Le plus grand mouvement rebelle, le Rassemblement congolais pour la démocratie (RCD-Goma), s’est retiré temporairement de la Commission de suivi, le 22 mai, en accusant le gouvernement de tenter de conserver pour lui-même le poste de chef de l’armée, et de vouloir contrôler la majorité des régions militaires.
Le porte-parole de la Commission, Atanase Matenda, a expliqué à IRIN que l’assermentation ne pourrait avoir lieu aussi longtemps que le problème de l’armée n’aura pas été résolu.
"Mais nous sommes obligés d’arriver à un accord", a déclaré M. Matenda . "L’absence de représentants du RCD-Goma est un gros obstacle au processus (de transition)", a-t-il ajouté.
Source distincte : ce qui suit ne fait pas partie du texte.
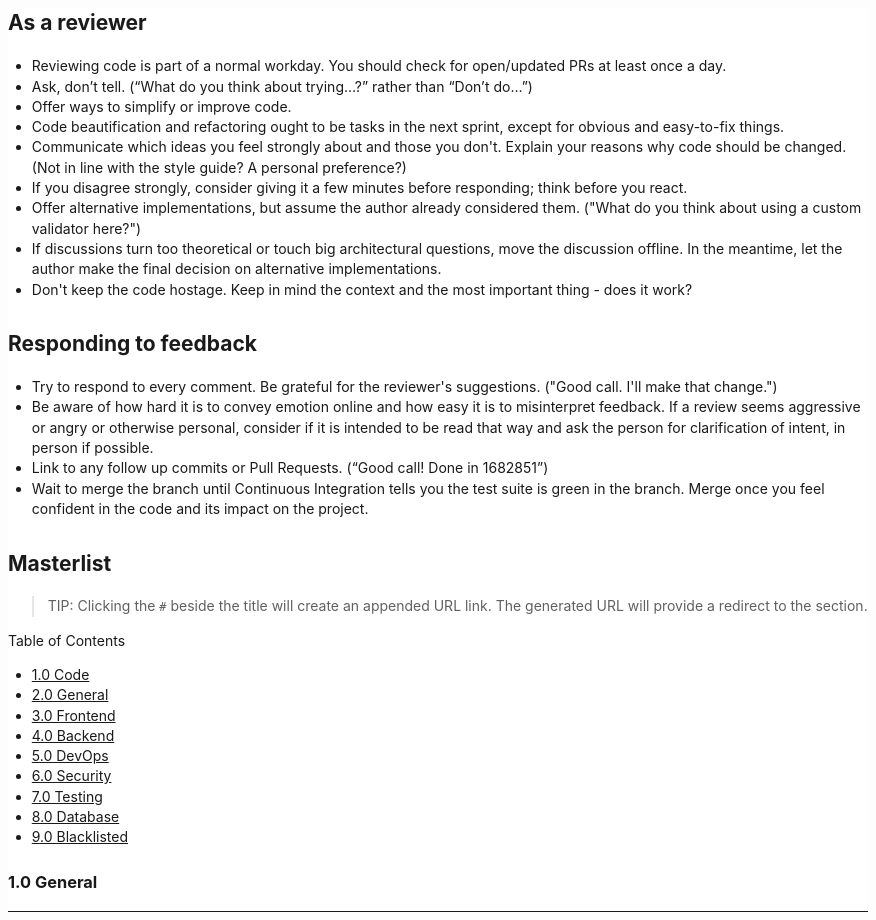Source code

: ## As a reviewer

* Reviewing code is part of a normal workday. You should check for open/updated PRs at least once a day. 
* Ask, don’t tell. (“What do you think about trying…?” rather than “Don’t do…”)
* Offer ways to simplify or improve code.
* Code beautification and refactoring ought to be tasks in the next sprint, except for obvious and easy-to-fix things.
* Communicate which ideas you feel strongly about and those you don't. Explain your reasons why code should be changed. (Not in line with the style guide? A personal preference?)
* If you disagree strongly, consider giving it a few minutes before responding; think before you react.
* Offer alternative implementations, but assume the author already considered them. ("What do you think about using a custom validator here?")
* If discussions turn too theoretical or touch big architectural questions, move the discussion offline. In the meantime, let the author make the final decision on alternative implementations.
* Don't keep the code hostage. Keep in mind the context and the most important thing - does it work?

## Responding to feedback

* Try to respond to every comment. Be grateful for the reviewer's suggestions. ("Good call. I'll make that change.")
* Be aware of how hard it is to convey emotion online and how easy it is to misinterpret feedback. If a review seems aggressive or angry or otherwise personal, consider if it is intended to be read that way and ask the person for clarification of intent, in person if possible.
* Link to any follow up commits or Pull Requests. (“Good call! Done in 1682851”)
* Wait to merge the branch until Continuous Integration tells you the test suite is green in the branch. Merge once you feel confident in the code and its impact on the project.

## Masterlist

> TIP: Clicking the `#` beside the title will create an appended URL link. The generated URL will provide a redirect to the section.

Table of Contents

* [1.0 Code](#1.0-code)
* [2.0 General](#2.0-general)
* [3.0 Frontend](#3.0-frontend)
* [4.0 Backend](#4.0-backend)
* [5.0 DevOps](#5.0-devops)
* [6.0 Security](#6.0-security)
* [7.0 Testing](#7.0-testing)
* [8.0 Database](#8.0-database)
* [9.0 Blacklisted](#9.0-blacklisted)

### 1.0 General

---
M. Matenda a révélé que la Commission avait décidé de dépêcher une délégation à Goma en vue de réconcilier les points de vue divergents. Mais les dirigeants du RCD-Goma n’ont pas encore annoncé s’ils accepteraient de rencontrer cette délégation.
"Nous n’avons pas encore été notifiés officiellement de la visite de la délégation et ne connaissons pas encore la réponse que nous donnerons", a confié à IRIN le porte-parole du RCD-Goma, Jean-Pierre Lola Kisanga.
Toutes les parties belligérantes de la RDC ont signé un accord de paix, le 2 avril à Sun City, en Afrique du Sud. Conçue pour mettre un terme à plus de quatre ans de combats, cette entente ouvrait la porte à une période de transition de deux ans, suivie par la tenue d’élections.